Running Llama3 Returns Tensor Allocate Status 2

Question

Running Llama3 Returns Tensor Allocate Status 2

pedrohernandezgeladocma opened this issue 4 months ago · 3 comments

pedrohernandezgeladocma commented 4 months ago

When running the notebook for inference using Llama3

import time
import torch
from transformers import AutoTokenizer
from transformers_neuronx import LlamaForSampling
from transformers import LlamaForCausalLM, LlamaTokenizer, PreTrainedTokenizerFast
from transformers_neuronx import LlamaForSampling, NeuronConfig, GQA, QuantizationConfig
from transformers_neuronx.config import GenerationConfig 

# Set this to the Hugging Face model ID
model_id = "meta-llama/Meta-Llama-3-8B"

neuron_config = NeuronConfig(
                    on_device_embedding=False,
                    attention_layout='BSH',
                    fuse_qkv=True,
                    group_query_attention=GQA.REPLICATED_HEADS,
                    quant=QuantizationConfig(),
                    on_device_generation=GenerationConfig(do_sample=True)
              )

# load meta-llama/Llama-3-8B to the NeuronCores with 24-way tensor parallelism and run compilation
neuron_model = LlamaForSampling.from_pretrained(model_id, neuron_config=neuron_config, batch_size=1, tp_degree=24, amp='f16', n_positions=4096)
neuron_model.to_neuron()

There is a return error code of:

nrt_tensor_allocate status=2 message="Invalid"

Edit: instance type -> inf2.8xlarge Ubuntu 22 AMI

No dependencies issues as far as I understand but cannot trace the error beyond the function, also no references to the error on Troubleshooting

Answer 1 · 2024-05-22T14:53:43.000Z

Thanks @pedrohernandezgeladocma, we're taking a look.

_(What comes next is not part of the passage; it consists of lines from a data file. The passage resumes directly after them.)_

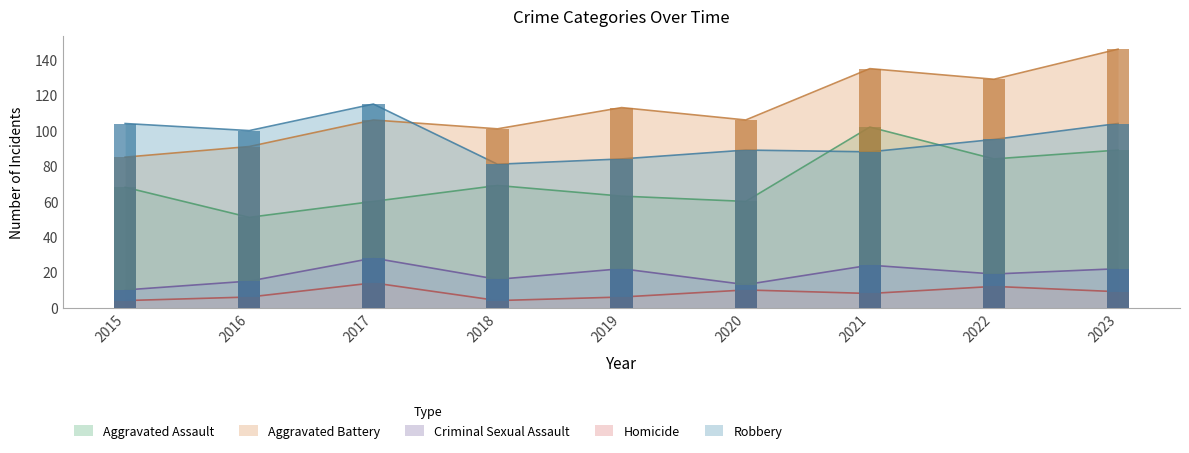

Which category has the lowest value in the Aggravated Assault series?

2016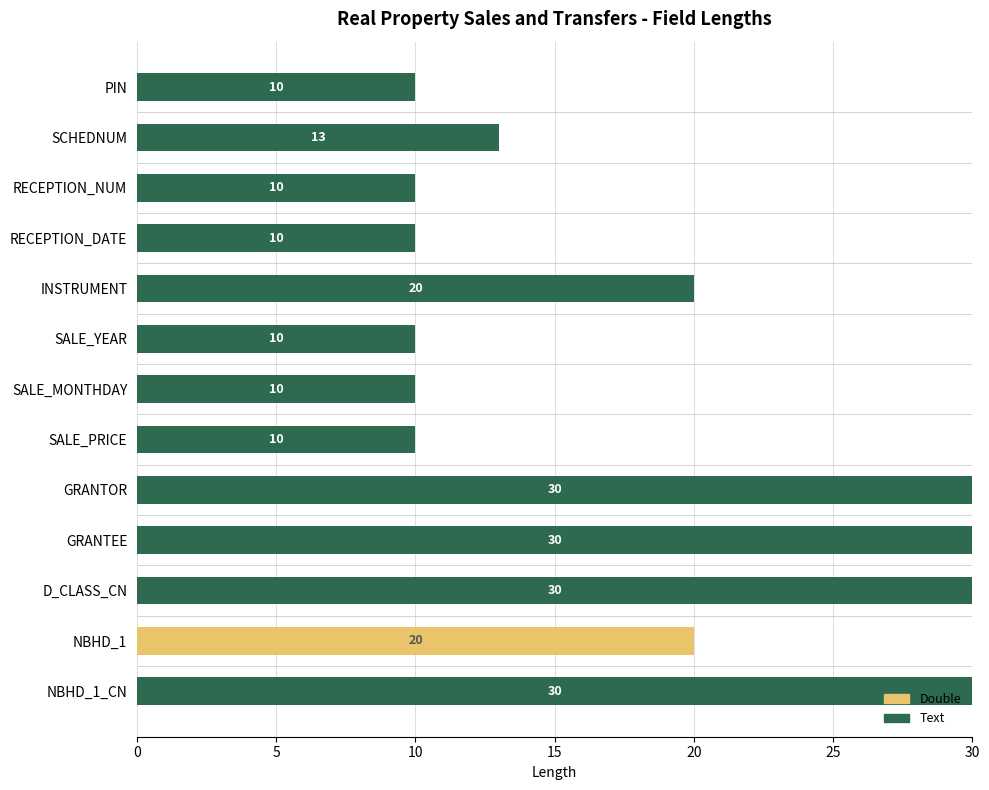

What is the total value across all series at SALE_PRICE?

10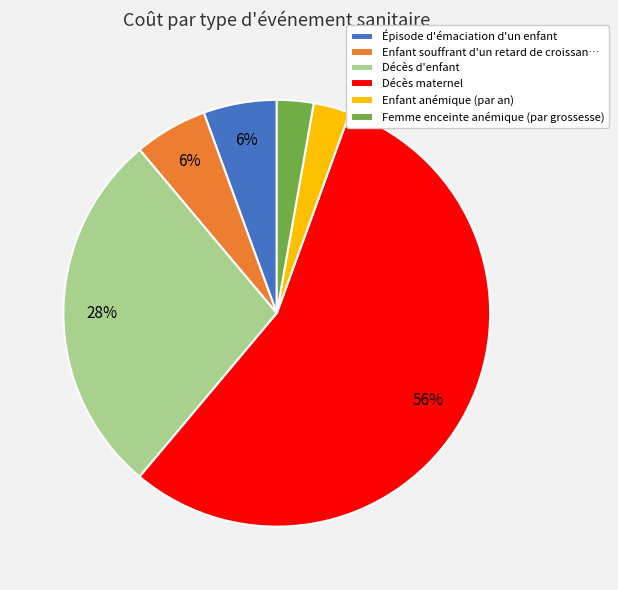

Between Décès maternel and Femme enceinte anémique (par grossesse), which is larger?

Décès maternel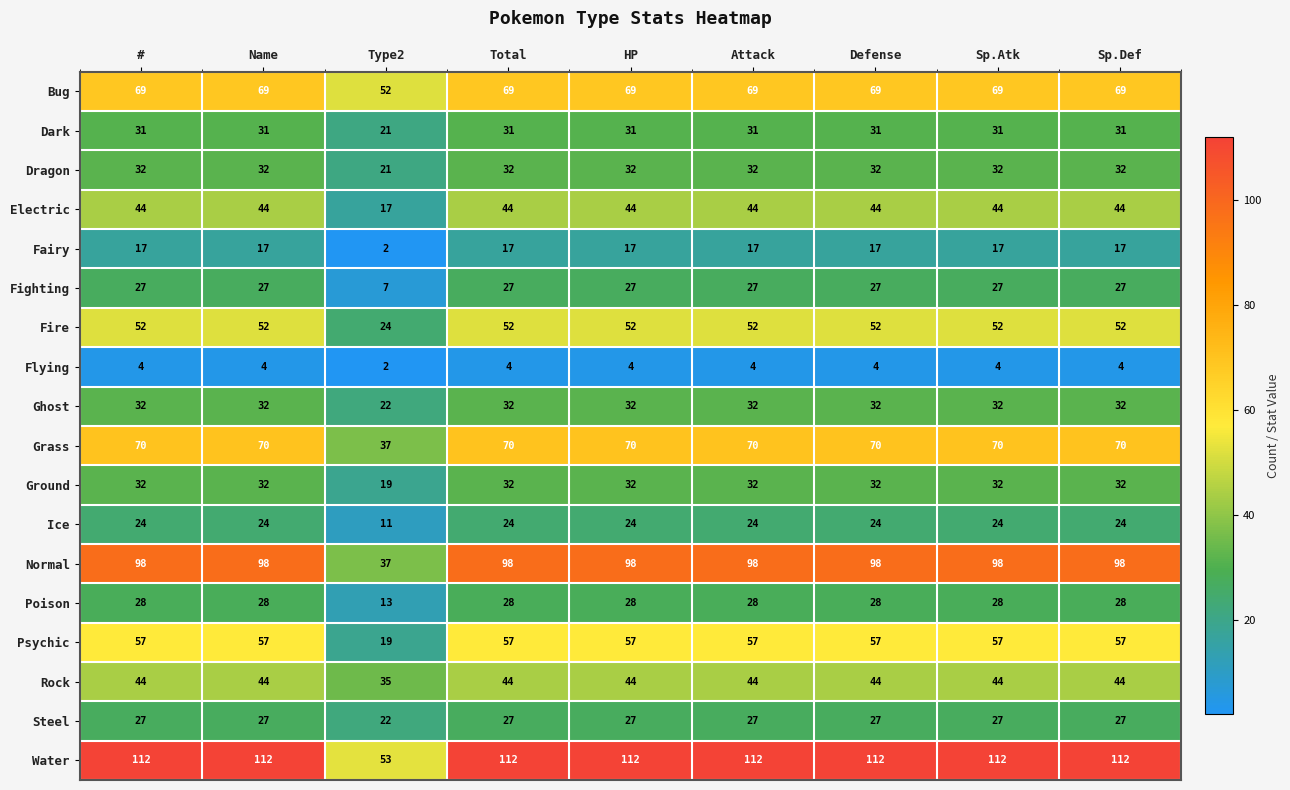

What is the total value across all series at Type2?

414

Answer 2 · 2024-05-28T08:57:12.000Z

@aws-taylor I think this issue may be related to -> #749

Answer 3 · 2024-05-28T16:16:38.000Z

Hello @pedrohernandezgeladocma, we suspect the issue may be related to your instance type. Can you try again with a larger instance type? In particular, tp_degree=24 is too small for an inf2.8xlarge.